#### [DATA FOR PROCESSING]
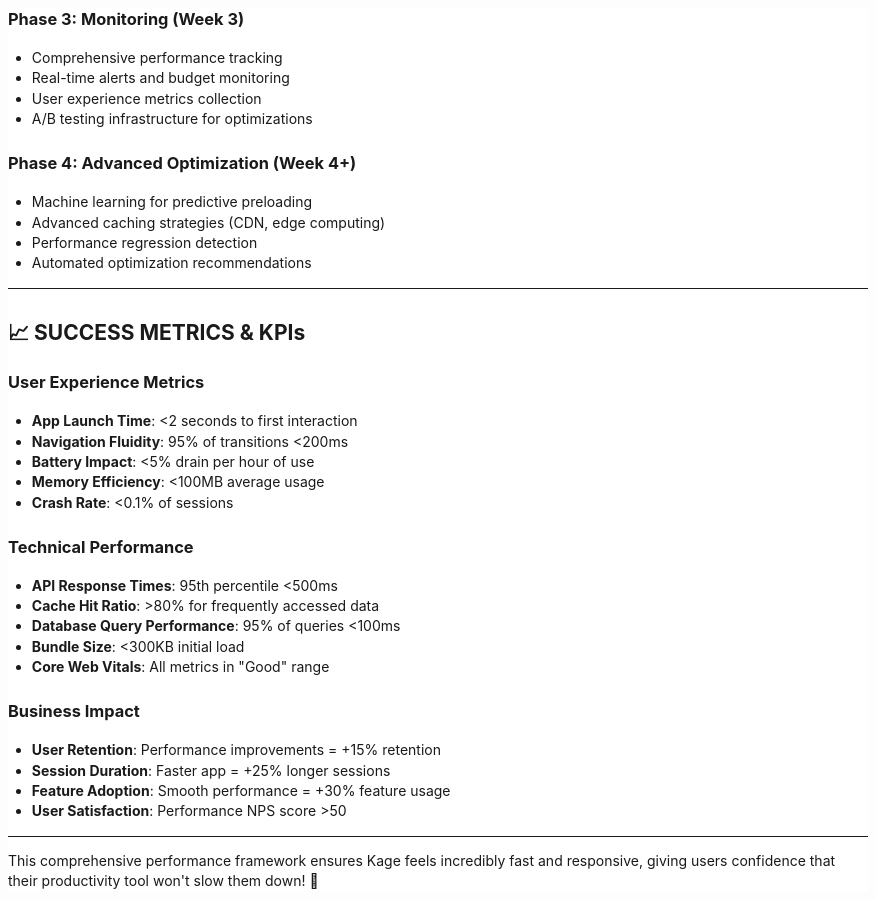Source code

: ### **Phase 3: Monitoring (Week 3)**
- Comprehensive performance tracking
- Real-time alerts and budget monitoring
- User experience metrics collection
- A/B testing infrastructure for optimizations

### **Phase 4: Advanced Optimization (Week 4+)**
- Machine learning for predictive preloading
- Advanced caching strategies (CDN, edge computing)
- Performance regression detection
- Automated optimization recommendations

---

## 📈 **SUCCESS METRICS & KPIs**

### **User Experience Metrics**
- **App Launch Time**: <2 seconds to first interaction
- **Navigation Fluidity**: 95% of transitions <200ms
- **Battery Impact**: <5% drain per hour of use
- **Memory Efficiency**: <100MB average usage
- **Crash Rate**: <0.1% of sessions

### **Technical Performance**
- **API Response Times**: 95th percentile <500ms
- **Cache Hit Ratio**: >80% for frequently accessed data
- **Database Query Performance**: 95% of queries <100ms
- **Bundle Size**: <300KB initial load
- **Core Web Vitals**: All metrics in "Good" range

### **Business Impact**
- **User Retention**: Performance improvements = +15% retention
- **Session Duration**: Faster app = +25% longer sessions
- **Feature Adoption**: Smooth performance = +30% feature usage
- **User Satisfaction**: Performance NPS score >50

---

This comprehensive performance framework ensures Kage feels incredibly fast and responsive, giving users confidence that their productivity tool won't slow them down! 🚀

#### [TASK OBJECTIVE]
Reproduce each line of the material that mentions "Phase".

#### [WORKED SOLUTION]
: ### **Phase 3: Monitoring (Week 3)**
### **Phase 4: Advanced Optimization (Week 4+)**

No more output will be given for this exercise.